Aim of the task: Copy exactly the lines of the records below, and only those lines, beginning with the line that contains "ring dip: (225, 219)" and ending with the line that contains "pinky tip: (348, 303)".

Data excerpts:
▼

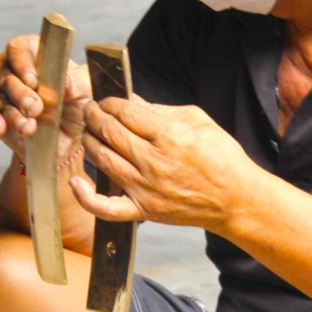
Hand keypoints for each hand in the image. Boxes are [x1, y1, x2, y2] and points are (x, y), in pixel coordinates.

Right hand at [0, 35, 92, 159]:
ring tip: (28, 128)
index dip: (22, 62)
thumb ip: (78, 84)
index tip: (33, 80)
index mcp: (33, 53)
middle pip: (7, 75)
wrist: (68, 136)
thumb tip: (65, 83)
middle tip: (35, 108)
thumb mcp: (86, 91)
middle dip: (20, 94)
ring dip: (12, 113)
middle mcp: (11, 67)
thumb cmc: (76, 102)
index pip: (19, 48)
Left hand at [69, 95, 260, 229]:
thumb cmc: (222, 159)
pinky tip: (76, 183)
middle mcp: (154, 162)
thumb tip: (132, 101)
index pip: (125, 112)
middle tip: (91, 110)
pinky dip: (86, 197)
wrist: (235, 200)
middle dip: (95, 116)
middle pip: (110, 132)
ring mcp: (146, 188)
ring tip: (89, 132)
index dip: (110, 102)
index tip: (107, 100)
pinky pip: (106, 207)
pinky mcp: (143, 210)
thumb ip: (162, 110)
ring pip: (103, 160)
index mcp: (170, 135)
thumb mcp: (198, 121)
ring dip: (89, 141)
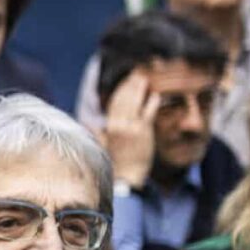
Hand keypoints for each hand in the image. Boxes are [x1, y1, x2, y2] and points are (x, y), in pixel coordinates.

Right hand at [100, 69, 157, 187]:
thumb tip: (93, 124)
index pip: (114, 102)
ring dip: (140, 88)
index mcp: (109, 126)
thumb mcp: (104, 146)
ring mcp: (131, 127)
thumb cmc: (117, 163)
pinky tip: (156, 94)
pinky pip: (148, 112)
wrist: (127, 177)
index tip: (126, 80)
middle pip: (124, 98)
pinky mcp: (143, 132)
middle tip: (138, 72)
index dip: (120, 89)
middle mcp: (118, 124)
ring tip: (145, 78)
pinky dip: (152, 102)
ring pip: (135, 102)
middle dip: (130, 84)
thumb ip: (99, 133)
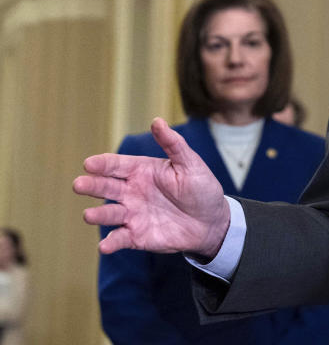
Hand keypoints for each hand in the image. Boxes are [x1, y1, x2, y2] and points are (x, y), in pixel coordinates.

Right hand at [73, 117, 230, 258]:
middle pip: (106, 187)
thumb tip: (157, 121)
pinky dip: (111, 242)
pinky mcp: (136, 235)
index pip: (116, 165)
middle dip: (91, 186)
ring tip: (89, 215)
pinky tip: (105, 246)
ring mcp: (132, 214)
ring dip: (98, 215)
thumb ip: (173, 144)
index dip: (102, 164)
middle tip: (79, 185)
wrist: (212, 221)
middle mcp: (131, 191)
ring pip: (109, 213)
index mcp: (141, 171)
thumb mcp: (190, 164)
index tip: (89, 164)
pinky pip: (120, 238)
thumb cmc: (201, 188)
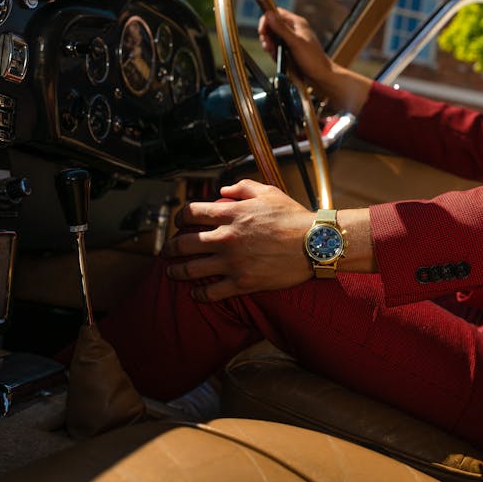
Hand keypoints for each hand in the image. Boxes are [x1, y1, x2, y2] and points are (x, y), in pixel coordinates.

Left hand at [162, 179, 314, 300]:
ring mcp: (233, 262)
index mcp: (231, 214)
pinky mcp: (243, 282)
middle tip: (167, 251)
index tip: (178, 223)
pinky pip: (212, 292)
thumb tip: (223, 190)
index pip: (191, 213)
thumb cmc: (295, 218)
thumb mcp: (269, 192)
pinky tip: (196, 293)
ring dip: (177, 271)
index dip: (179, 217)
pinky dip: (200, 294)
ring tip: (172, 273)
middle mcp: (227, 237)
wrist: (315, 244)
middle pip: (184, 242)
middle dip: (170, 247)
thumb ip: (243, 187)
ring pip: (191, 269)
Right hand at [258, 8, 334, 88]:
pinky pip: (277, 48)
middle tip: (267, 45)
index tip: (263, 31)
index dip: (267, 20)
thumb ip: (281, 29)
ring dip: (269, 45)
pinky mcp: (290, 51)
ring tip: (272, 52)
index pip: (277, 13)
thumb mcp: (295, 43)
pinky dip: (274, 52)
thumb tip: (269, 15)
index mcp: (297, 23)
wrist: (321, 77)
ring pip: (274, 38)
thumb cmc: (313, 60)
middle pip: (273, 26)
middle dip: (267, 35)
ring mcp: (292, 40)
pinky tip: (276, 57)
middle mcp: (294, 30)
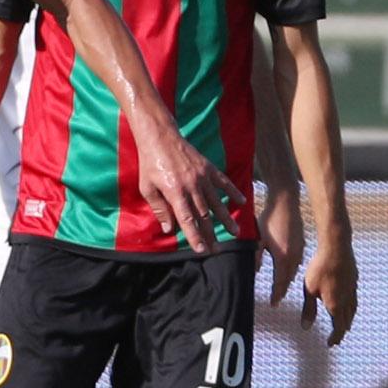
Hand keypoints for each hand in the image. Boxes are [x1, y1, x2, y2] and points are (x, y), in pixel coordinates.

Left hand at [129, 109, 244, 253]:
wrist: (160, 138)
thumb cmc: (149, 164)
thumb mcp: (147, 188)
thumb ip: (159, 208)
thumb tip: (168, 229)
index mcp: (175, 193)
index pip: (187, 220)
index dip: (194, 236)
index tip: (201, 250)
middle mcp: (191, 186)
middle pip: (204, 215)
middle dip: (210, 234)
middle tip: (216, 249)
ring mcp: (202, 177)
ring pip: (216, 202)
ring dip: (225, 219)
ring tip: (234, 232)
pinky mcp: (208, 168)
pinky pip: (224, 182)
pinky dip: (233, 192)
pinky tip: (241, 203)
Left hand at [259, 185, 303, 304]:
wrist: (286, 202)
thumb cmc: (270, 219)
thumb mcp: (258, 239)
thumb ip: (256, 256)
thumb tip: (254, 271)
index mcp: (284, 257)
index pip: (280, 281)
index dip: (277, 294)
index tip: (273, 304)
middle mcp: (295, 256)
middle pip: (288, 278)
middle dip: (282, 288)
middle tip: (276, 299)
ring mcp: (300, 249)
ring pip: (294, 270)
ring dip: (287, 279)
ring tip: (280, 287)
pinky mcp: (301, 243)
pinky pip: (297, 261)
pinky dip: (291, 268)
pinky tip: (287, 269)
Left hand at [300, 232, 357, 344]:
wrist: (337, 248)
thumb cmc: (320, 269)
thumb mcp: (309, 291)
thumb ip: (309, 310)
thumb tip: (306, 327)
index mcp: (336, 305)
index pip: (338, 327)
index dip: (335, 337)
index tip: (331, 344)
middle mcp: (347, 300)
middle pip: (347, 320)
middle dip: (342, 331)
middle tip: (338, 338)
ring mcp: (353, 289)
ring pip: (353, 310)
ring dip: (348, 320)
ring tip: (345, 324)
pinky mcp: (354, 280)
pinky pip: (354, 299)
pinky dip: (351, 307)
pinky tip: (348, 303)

▲
▼

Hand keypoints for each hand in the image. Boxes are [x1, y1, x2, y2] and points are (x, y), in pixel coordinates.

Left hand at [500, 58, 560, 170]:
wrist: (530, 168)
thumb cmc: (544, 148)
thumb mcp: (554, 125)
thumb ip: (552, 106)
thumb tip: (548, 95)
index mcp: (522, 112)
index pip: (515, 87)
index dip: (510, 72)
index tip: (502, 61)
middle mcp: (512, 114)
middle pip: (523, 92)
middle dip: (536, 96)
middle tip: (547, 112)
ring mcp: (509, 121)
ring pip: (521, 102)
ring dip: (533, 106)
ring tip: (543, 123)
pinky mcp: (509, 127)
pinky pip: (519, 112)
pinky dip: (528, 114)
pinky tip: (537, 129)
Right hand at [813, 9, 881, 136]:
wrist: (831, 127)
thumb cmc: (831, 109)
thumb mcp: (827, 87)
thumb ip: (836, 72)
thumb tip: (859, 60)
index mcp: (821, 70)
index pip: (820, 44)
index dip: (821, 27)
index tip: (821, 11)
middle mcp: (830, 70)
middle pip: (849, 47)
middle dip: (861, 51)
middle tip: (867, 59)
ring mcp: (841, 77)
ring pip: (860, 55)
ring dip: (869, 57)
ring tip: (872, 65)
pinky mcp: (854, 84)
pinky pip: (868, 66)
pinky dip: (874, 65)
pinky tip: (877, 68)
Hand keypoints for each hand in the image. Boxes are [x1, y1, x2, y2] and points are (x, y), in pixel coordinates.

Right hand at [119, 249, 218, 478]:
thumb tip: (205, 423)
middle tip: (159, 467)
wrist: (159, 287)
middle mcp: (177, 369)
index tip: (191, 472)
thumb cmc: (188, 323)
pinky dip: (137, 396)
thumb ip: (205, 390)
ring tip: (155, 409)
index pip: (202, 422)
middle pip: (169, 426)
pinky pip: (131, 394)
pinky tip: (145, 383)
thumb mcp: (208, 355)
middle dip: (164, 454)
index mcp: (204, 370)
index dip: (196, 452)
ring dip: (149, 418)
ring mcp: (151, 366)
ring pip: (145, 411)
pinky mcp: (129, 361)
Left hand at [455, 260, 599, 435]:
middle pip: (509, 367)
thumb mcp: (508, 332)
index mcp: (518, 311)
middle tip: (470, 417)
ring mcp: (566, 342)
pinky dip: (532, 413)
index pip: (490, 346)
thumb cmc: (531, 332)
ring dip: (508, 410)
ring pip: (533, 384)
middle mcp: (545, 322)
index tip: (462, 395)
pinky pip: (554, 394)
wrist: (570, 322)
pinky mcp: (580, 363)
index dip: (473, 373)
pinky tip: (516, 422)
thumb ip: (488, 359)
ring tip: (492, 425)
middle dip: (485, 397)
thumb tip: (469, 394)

▲

Written answer:
ring dip: (225, 219)
ring tip: (234, 232)
pinky mcp: (208, 168)
pinky pip: (224, 182)
pinky dip: (233, 192)
pinky tip: (241, 203)
Left hand at [259, 185, 303, 304]:
wrist: (286, 202)
thumb cmc: (270, 219)
thumb mcp: (258, 239)
thumb ip: (256, 256)
thumb tip: (254, 271)
index mcp: (284, 257)
index pip: (280, 281)
index dip: (277, 294)
index tip: (273, 304)
middle mcp: (295, 256)
middle pip: (288, 278)
middle dip: (282, 288)
middle tip: (276, 299)
ring mcp: (300, 249)
ring pip: (294, 270)
ring dip: (287, 279)
ring tip: (280, 287)
pinky mcp: (301, 243)
pinky pip: (297, 261)
pinky dip: (291, 268)
pinky tip: (287, 269)
Left hand at [300, 232, 357, 344]:
wrist: (337, 248)
thumb cmc: (320, 269)
thumb mcp: (309, 291)
thumb ip: (309, 310)
thumb tip: (306, 327)
index mcp: (336, 305)
index pip: (338, 327)
index dip: (335, 337)
index tip: (331, 344)
middle mcp: (347, 300)
middle pip: (347, 320)
middle dip: (342, 331)
middle tip: (338, 338)
ring mcp: (353, 289)
ring pip: (353, 310)
ring dip: (348, 320)
ring tip: (345, 324)
pinky mcp: (354, 280)
pinky pip: (354, 299)
pinky dip: (351, 307)
pinky tip: (348, 303)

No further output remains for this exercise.